2 – Le Plan Darcos s’articule autour de cinq mesures d’urgence avec :
- L’ouverture de négociations sur le stress dans toutes les entreprises de plus de 1 000 salariés avant le 1er février 2010 ;
- La demande aux Directions Régionales des Entreprises, de la Concurrence, de la Consommation, du Travail et de l’Emploi (DIRECCTE) de publier, sur leur site internet et sur celui des services de l’Etat, le résultat des négociations et la liste des entreprises de plus de 1000 salariés où ces négociations n’auraient pas abouti. Les directeurs régionaux devront aussi organiser des séminaires pour repérer et exposer les bonnes pratiques aux partenaires sociaux ;
- La mise en place d’une politique d’information dans les PME et les TPE avec l’aide de l’Agence nationale pour l’amélioration des conditions de travail et l’Institut de recherche et de sécurité pour la prévention des accidents du travail et des maladies professionnelle ;
- La création d’une structure auprès du directeur de la direction générale du travail pour permettre, dès le 1er février 2010, aux directeurs régionaux de signaler les cas les plus sensibles ;
- L’exigence que dans le domaine des risques psychosociaux l’Etat soit exemplaire.
3 – Les DIRECCTE remplacent les anciennes Directions régionales du travail, de l’emploi et de la formation professionnelle (DRTEFP) et Directions départementales du travail, de l’emploi et de la formation professionnelle (DDTEFP). Les DIRECCTE sont donc des unités décentralisées. Le ministre du Travail, lors de son discours du 9 février 2010, a souligné l’importance des DIRECCTE en rappelant qu’elles constituent « un guichet unique au service de la réussite et de la performance de nos entreprises ». Les missions principales d’une DIRECCTE sont de « relayer sur le terrain la politique présidentielle et gouvernementale de revalorisation de l’emploi » et de « mettre en œuvre les priorités du Ministère du travail (comme mettre en place un plan d’action contre le stress, mettre en œuvre le deuxième plan santé au travail, réformer les services de santé au travail) ».

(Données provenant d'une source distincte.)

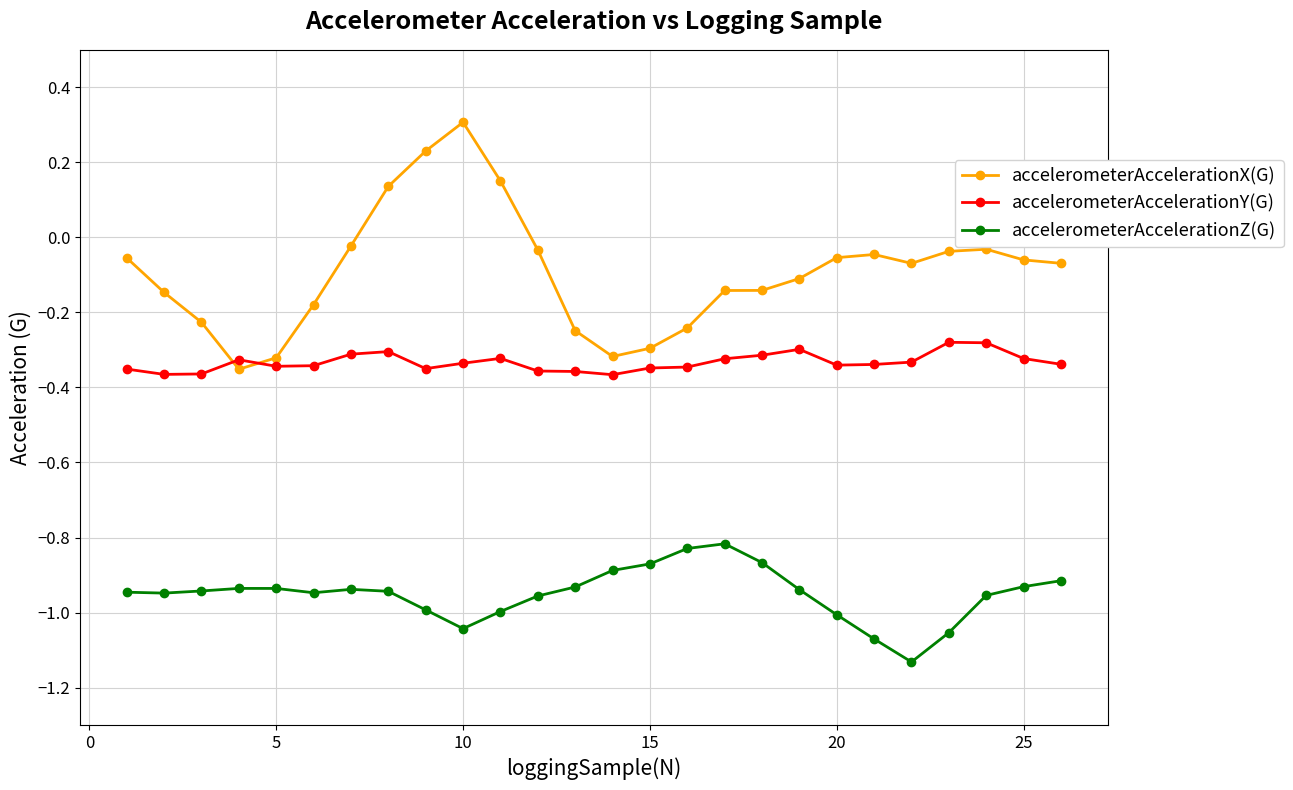

True or false: accelerometerAccelerationZ(G) and accelerometerAccelerationY(G) cross at least once.

False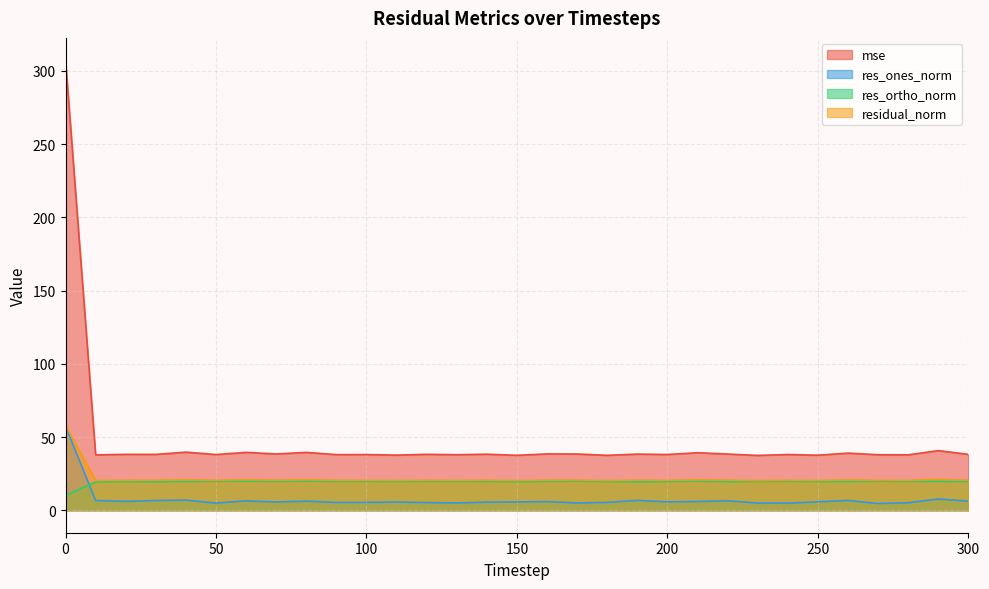

What is the value of the res_ones_norm point at the 2nd from the left?

6.6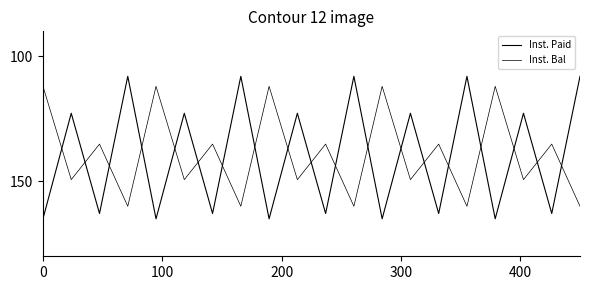

Does the chart have visible grid lines?

No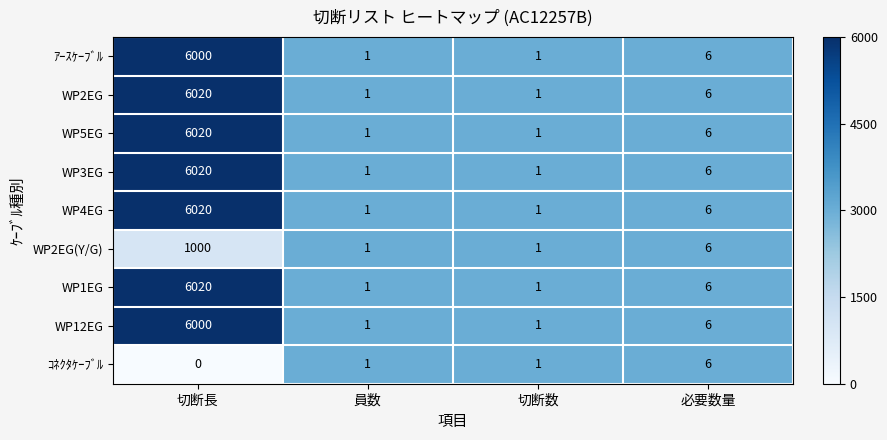

Is it true that WP3EG equals 0 at 員数?

False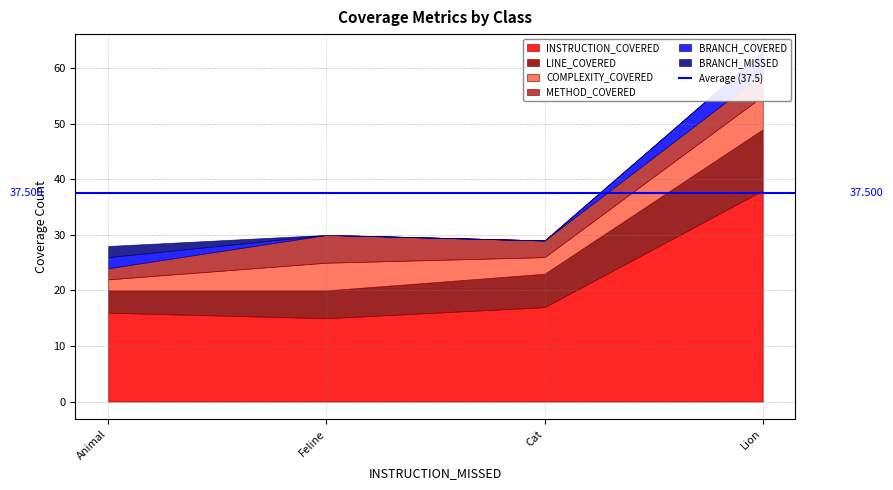

What is the label of the 3rd point from the right?

Feline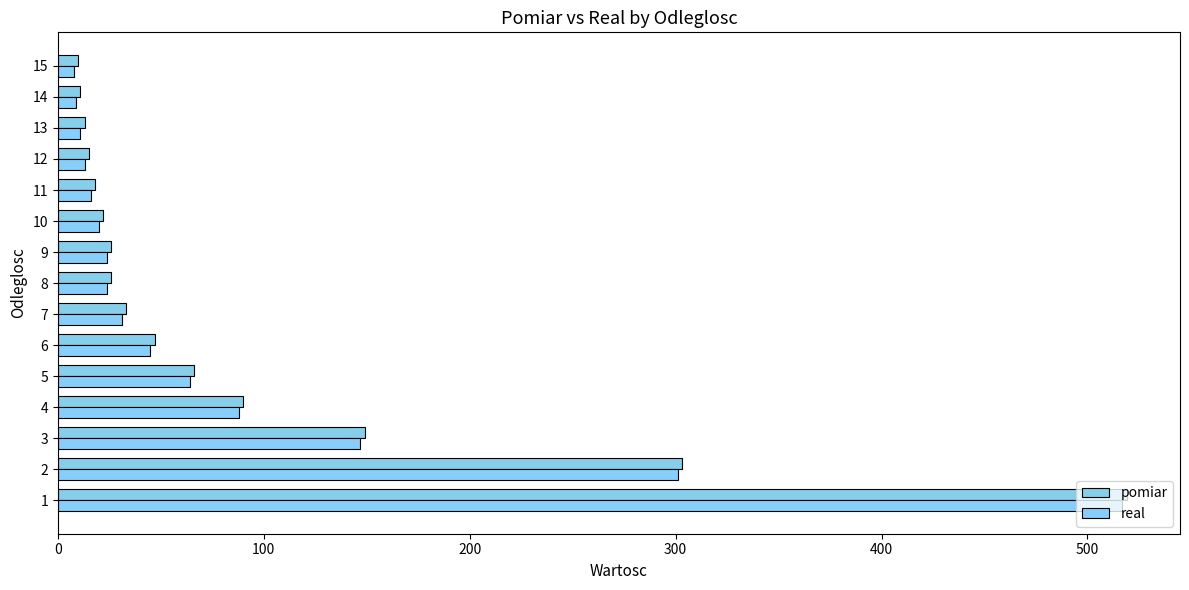

True or false: real has a value of 20 at 10.

True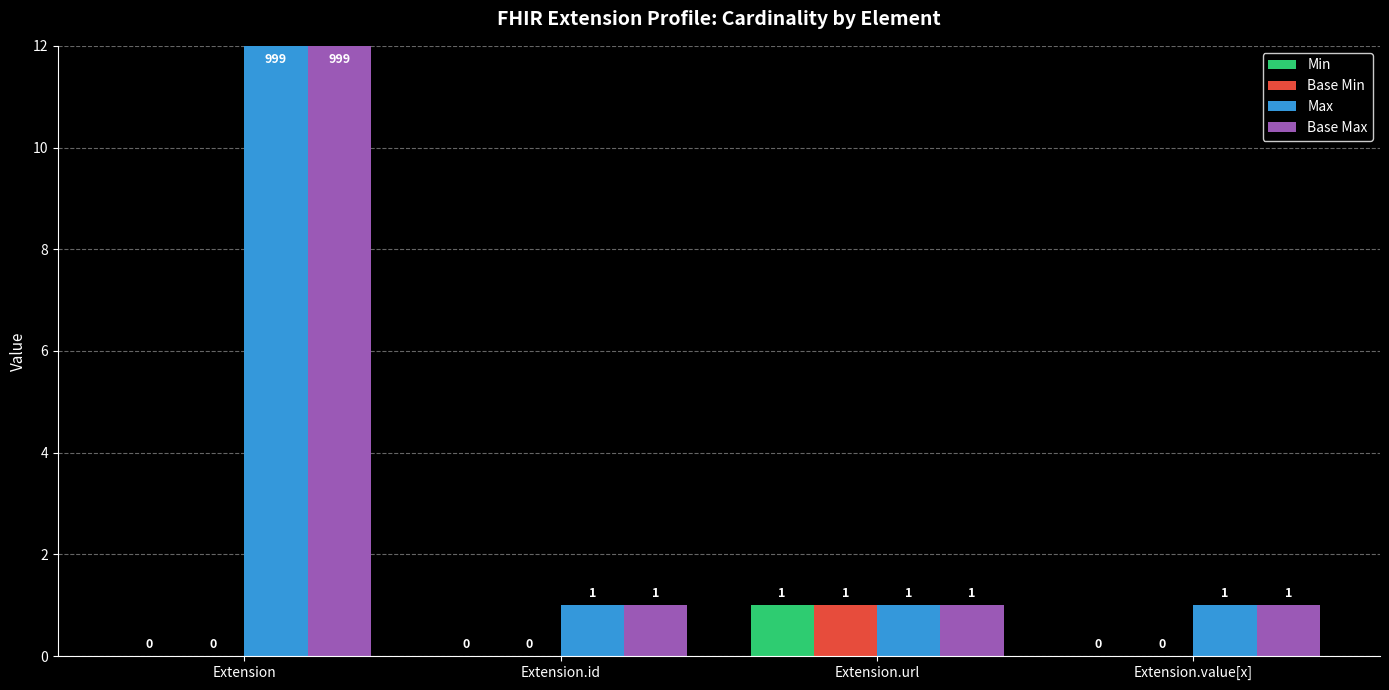

At which label does Base Max reach its minimum?

Extension.id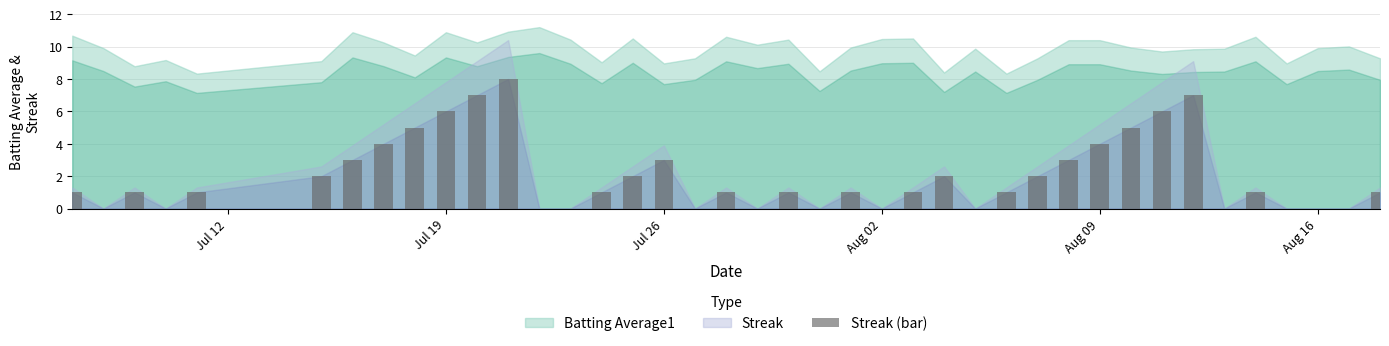

What is the maximum value shown in the chart?

8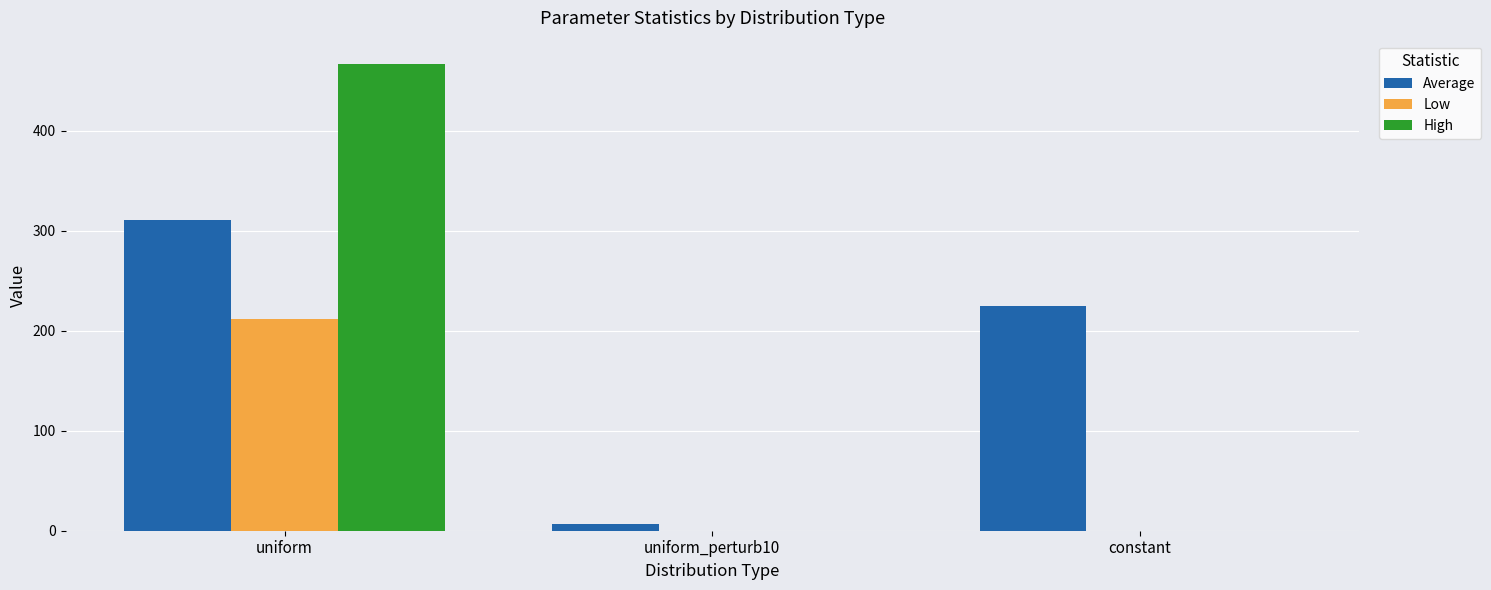

Which series has the largest total across all categories?

Average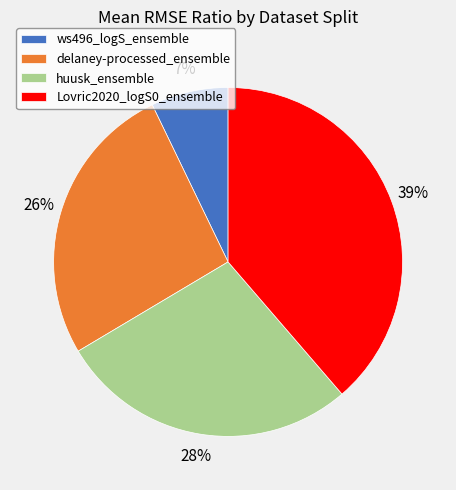

Is the sum of huusk_ensemble and ws496_logS_ensemble greater than half?

No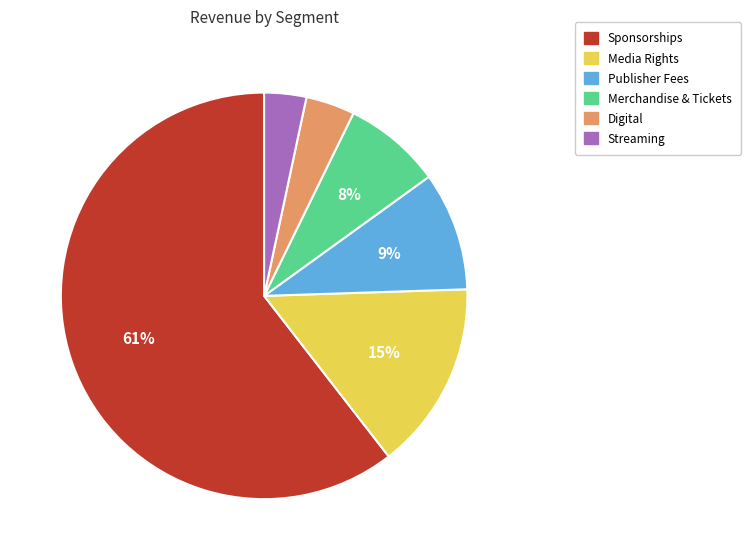

Which slice represents more than half of the pie?

Sponsorships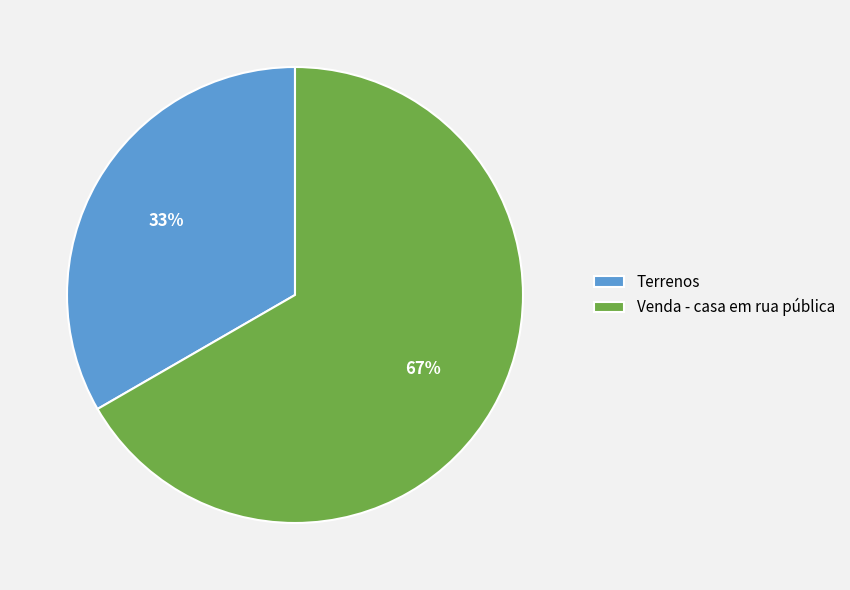

What percentage is the Terrenos slice, to the nearest percent?

33%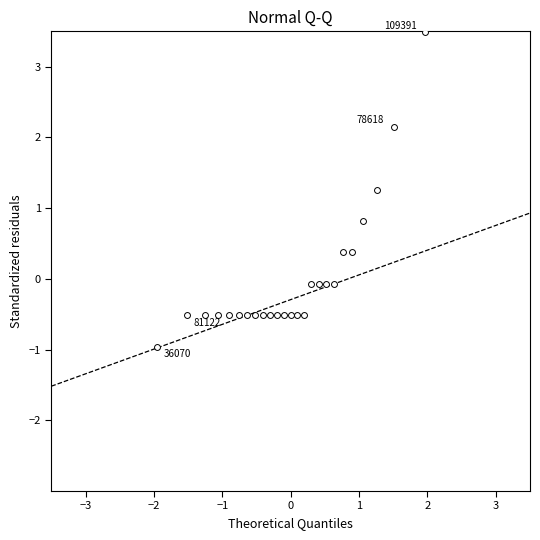

What is the range of X values (max minus min)?

3.9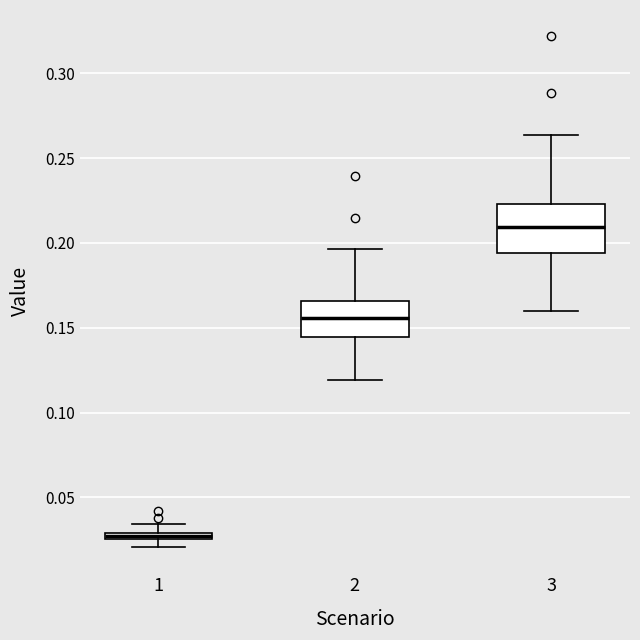

Which box's median line is the highest?

3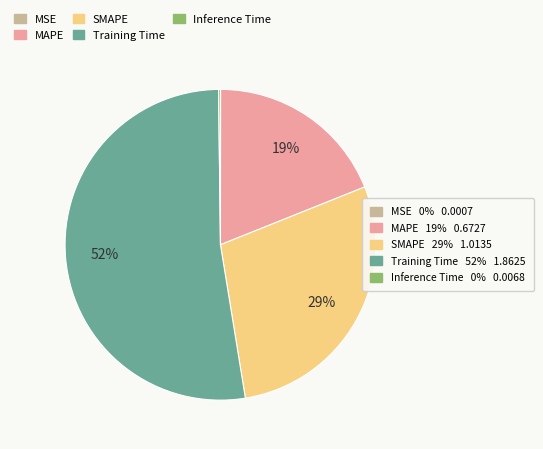

Is there a majority slice in this chart?

Yes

4 – Le principe de la prévention primaire est d’agir directement sur les causes ou les sources des risques psychosociaux présentes pour les réduire ou les éliminer.
5 - Le principe de la prévention secondaire est d’aider les individus à développer des connaissances et des habiletés pour mieux reconnaître et gérer leur réaction face au stress. Le dépistage précoce serait l’une des interventions possibles de prévention secondaire.
6 – Le principe de la prévention tertiaire est la prise en charge des individus en souffrance. Elle vise à limiter les complications, séquelles et récidives après un problème de santé. Elle cherche à favoriser la réadaptation et la réinsertion sociale et professionnelle.